## Work item
Nothing but the lines from the start of the data through the line with "is an image" should appear in the answer, each retyped exactly, and pictures should not.

## Available data
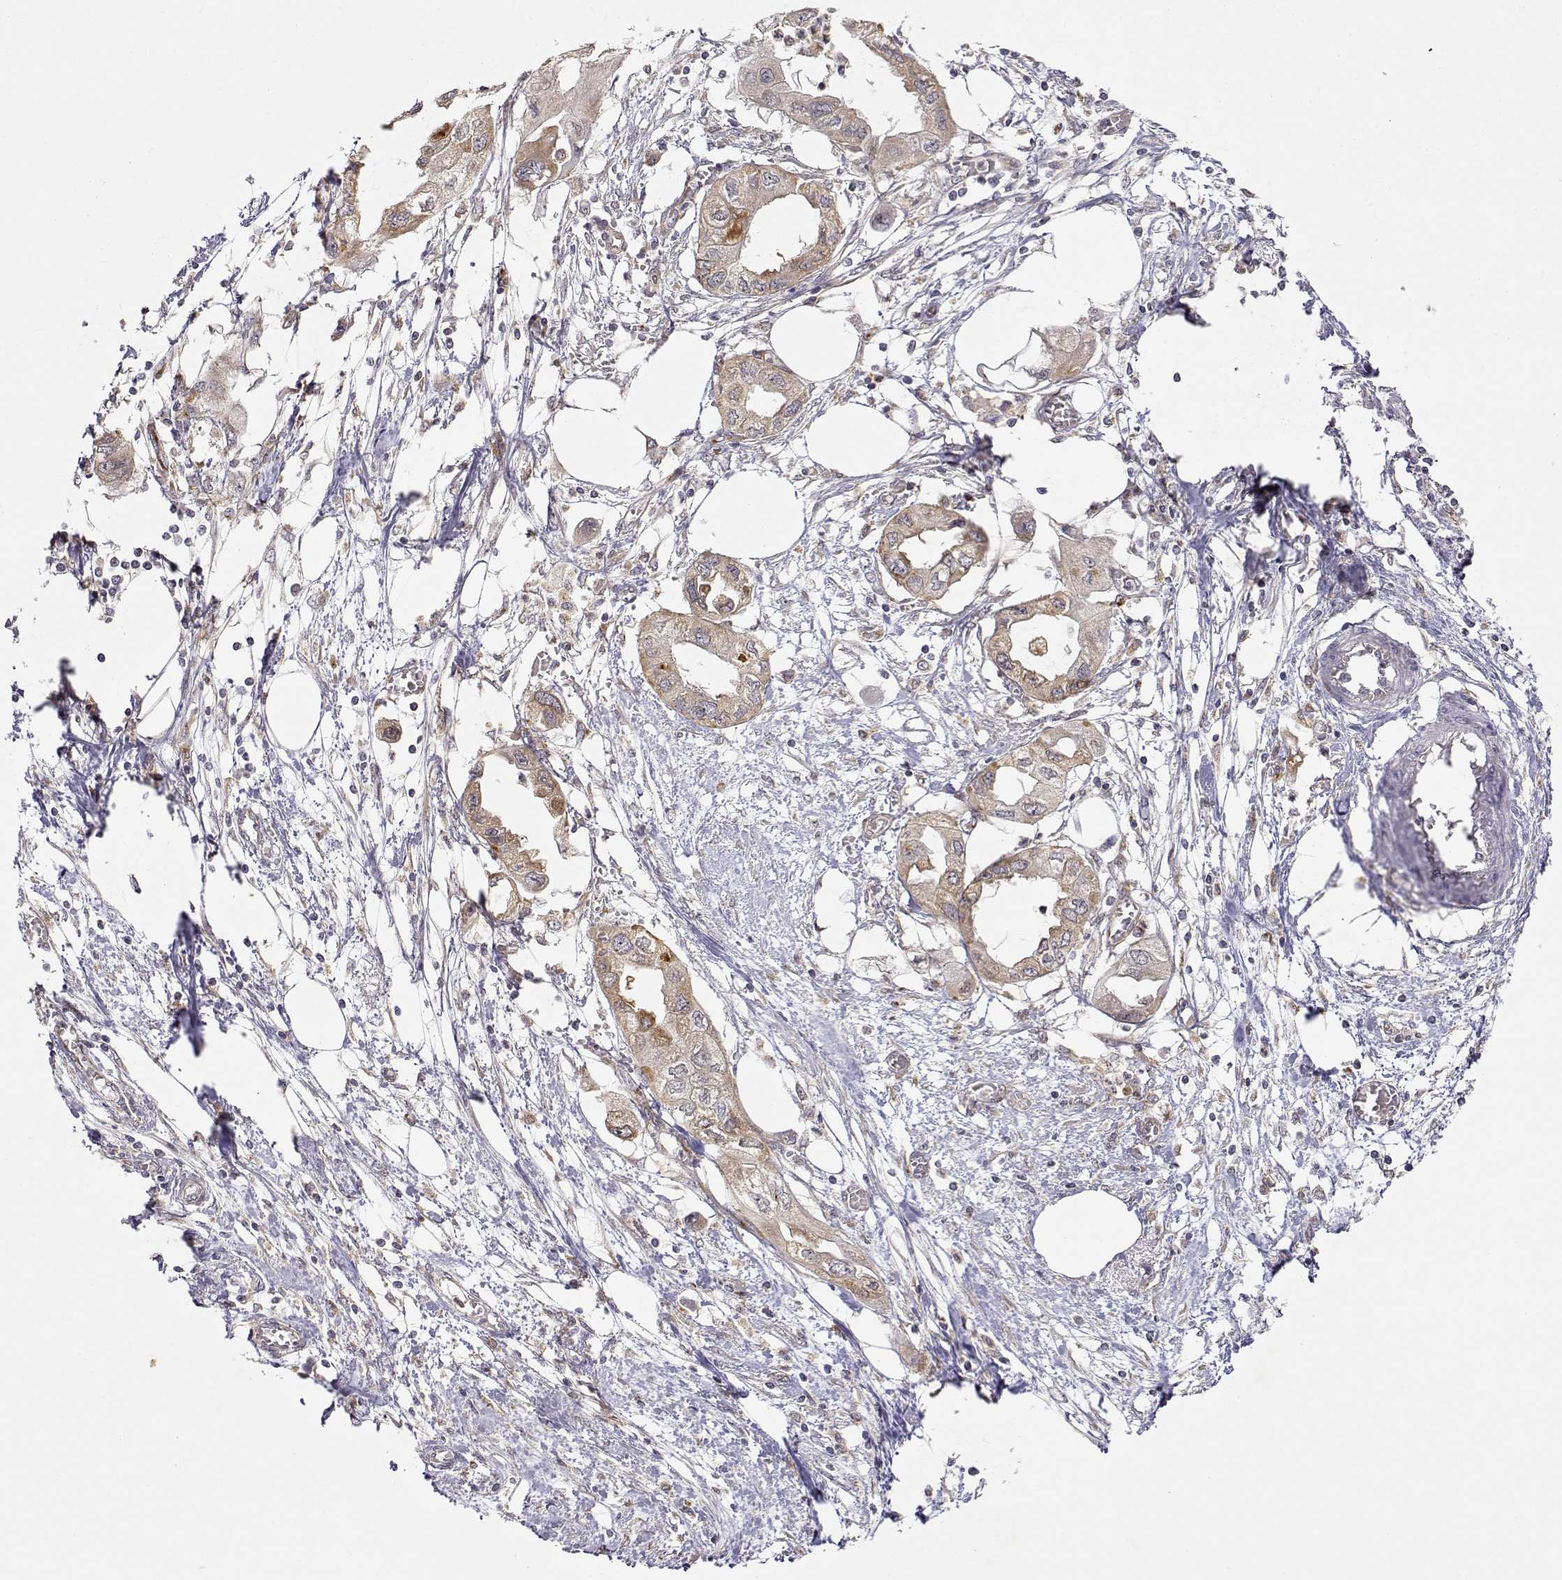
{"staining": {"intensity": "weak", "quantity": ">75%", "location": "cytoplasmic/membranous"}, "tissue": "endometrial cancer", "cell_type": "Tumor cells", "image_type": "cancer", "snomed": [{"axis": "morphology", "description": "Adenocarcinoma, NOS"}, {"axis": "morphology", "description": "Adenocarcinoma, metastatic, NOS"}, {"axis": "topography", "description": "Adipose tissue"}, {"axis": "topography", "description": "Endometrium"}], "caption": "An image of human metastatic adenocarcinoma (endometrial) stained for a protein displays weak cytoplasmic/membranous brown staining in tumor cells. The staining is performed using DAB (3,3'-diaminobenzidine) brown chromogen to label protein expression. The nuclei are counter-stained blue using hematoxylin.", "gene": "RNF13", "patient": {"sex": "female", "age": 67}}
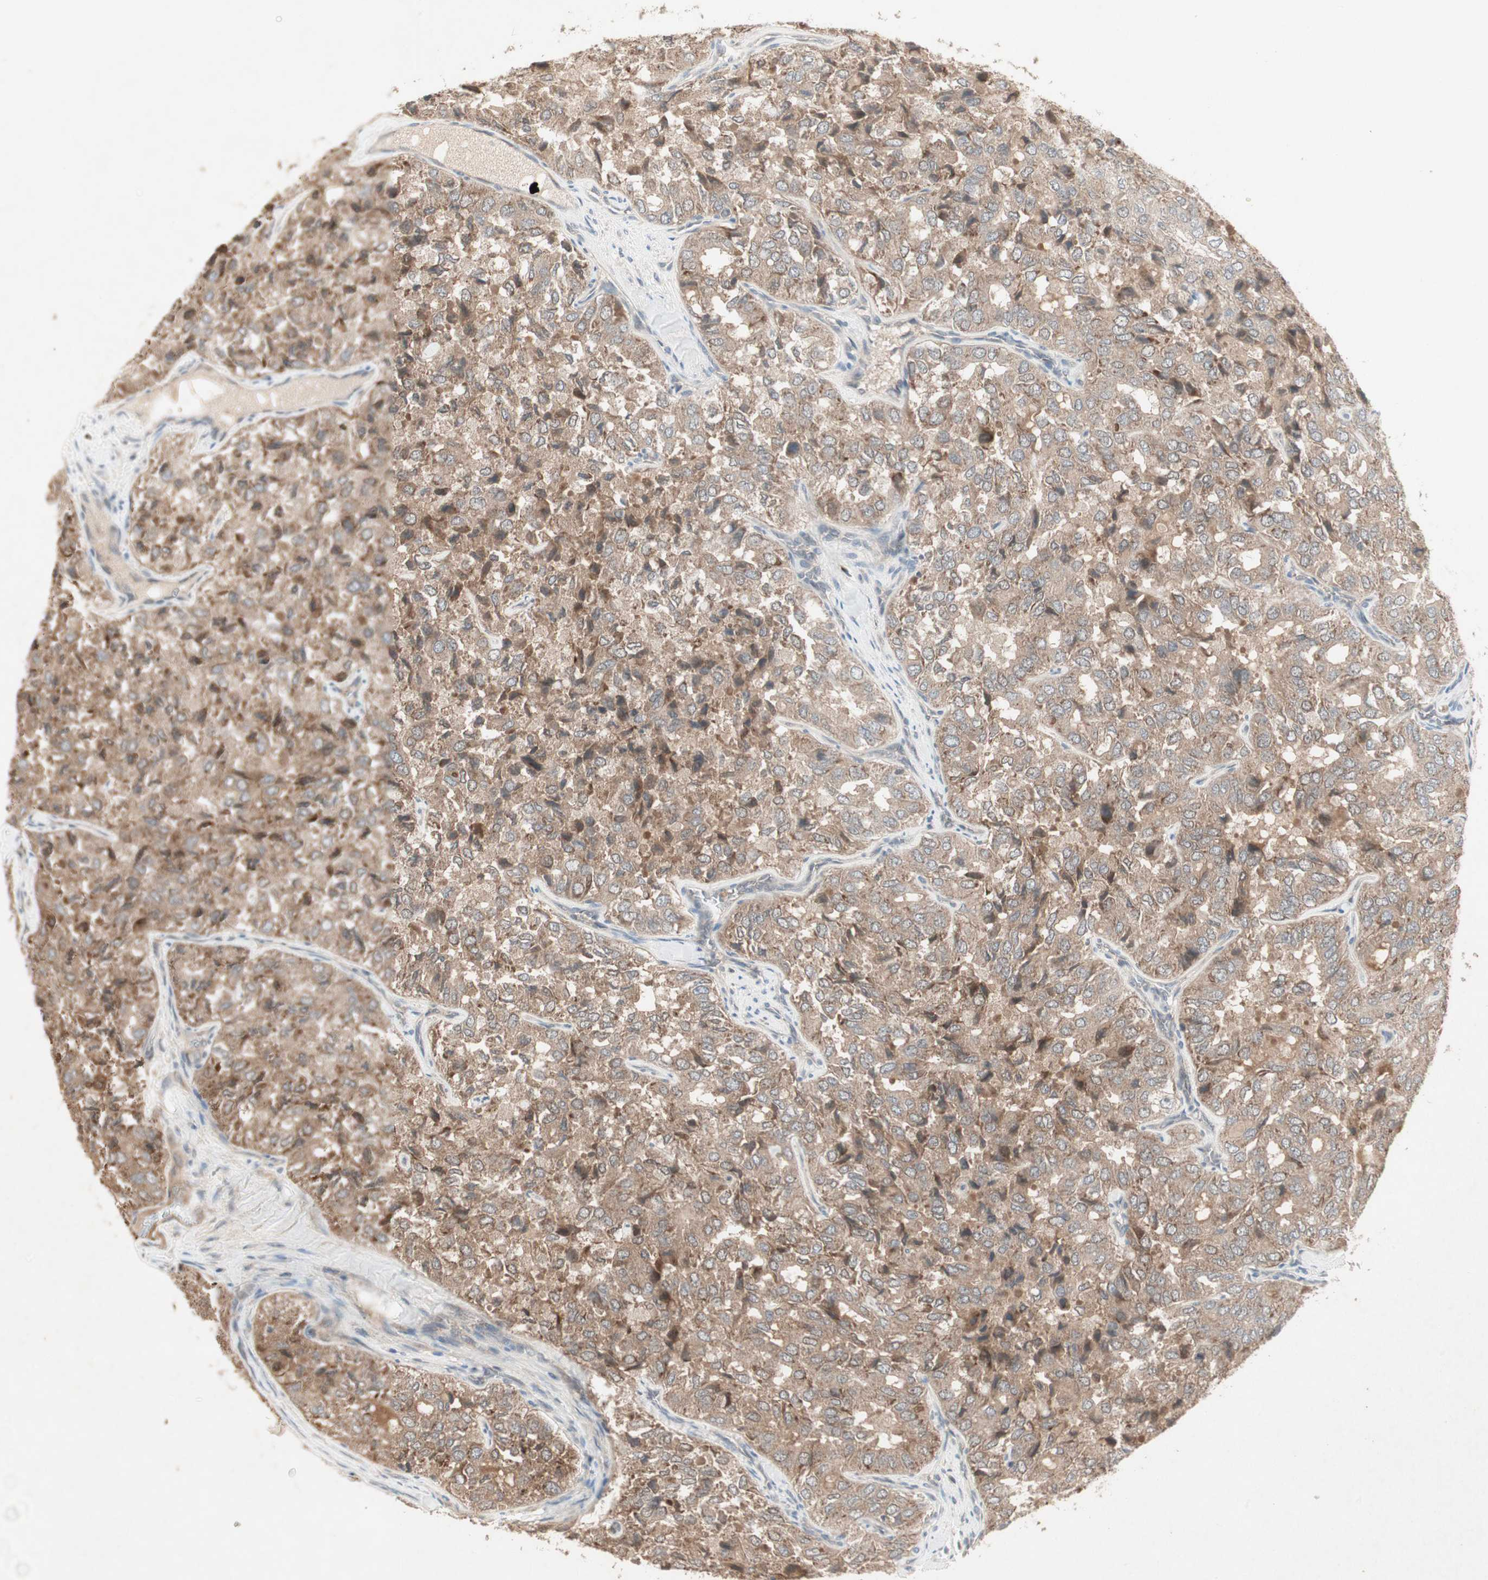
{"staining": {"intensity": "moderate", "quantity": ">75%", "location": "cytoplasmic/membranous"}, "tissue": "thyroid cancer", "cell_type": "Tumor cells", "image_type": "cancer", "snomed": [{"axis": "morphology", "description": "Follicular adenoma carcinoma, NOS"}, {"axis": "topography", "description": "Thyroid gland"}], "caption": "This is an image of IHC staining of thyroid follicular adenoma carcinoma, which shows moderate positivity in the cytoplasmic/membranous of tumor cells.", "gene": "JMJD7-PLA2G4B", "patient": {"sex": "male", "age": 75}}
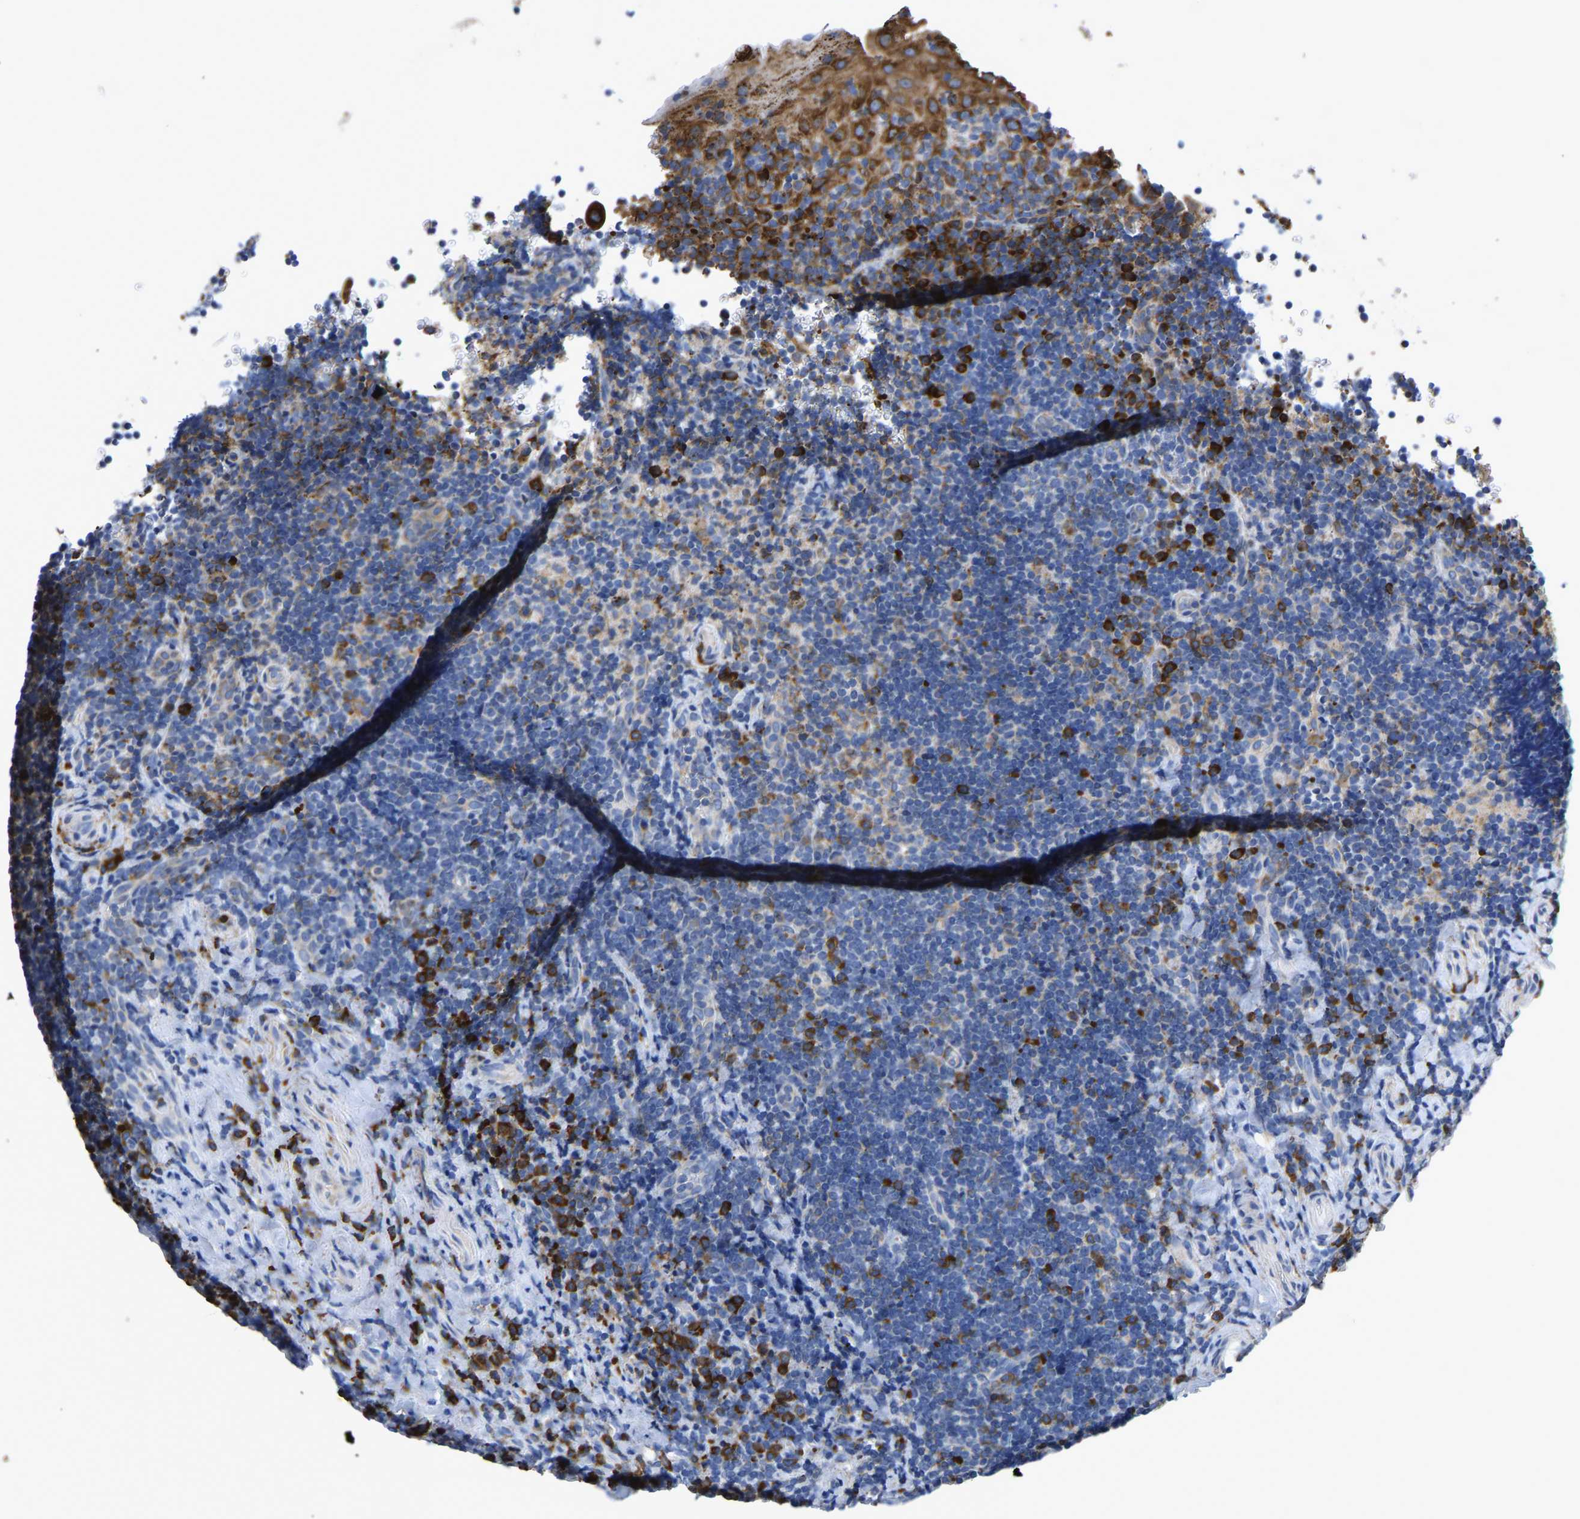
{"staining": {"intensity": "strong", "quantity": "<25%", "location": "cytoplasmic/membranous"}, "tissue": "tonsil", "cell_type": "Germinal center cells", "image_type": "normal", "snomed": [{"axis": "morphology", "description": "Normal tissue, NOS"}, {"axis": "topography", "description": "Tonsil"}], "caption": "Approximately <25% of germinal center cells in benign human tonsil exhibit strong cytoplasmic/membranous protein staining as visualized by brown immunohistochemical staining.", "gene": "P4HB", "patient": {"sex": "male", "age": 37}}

## Written solution
{"staining": {"intensity": "weak", "quantity": ">75%", "location": "cytoplasmic/membranous"}, "tissue": "endometrial cancer", "cell_type": "Tumor cells", "image_type": "cancer", "snomed": [{"axis": "morphology", "description": "Adenocarcinoma, NOS"}, {"axis": "morphology", "description": "Adenocarcinoma, metastatic, NOS"}, {"axis": "topography", "description": "Adipose tissue"}, {"axis": "topography", "description": "Endometrium"}], "caption": "An image of human metastatic adenocarcinoma (endometrial) stained for a protein displays weak cytoplasmic/membranous brown staining in tumor cells. The staining is performed using DAB (3,3'-diaminobenzidine) brown chromogen to label protein expression. The nuclei are counter-stained blue using hematoxylin.", "gene": "RNF13", "patient": {"sex": "female", "age": 67}}
{"staining": {"intensity": "moderate", "quantity": ">75%", "location": "cytoplasmic/membranous"}, "tissue": "thyroid cancer", "cell_type": "Tumor cells", "image_type": "cancer", "snomed": [{"axis": "morphology", "description": "Follicular adenoma carcinoma, NOS"}, {"axis": "topography", "description": "Thyroid gland"}], "caption": "This is an image of IHC staining of thyroid follicular adenoma carcinoma, which shows moderate positivity in the cytoplasmic/membranous of tumor cells.", "gene": "JMJD7-PLA2G4B", "patient": {"sex": "male", "age": 75}}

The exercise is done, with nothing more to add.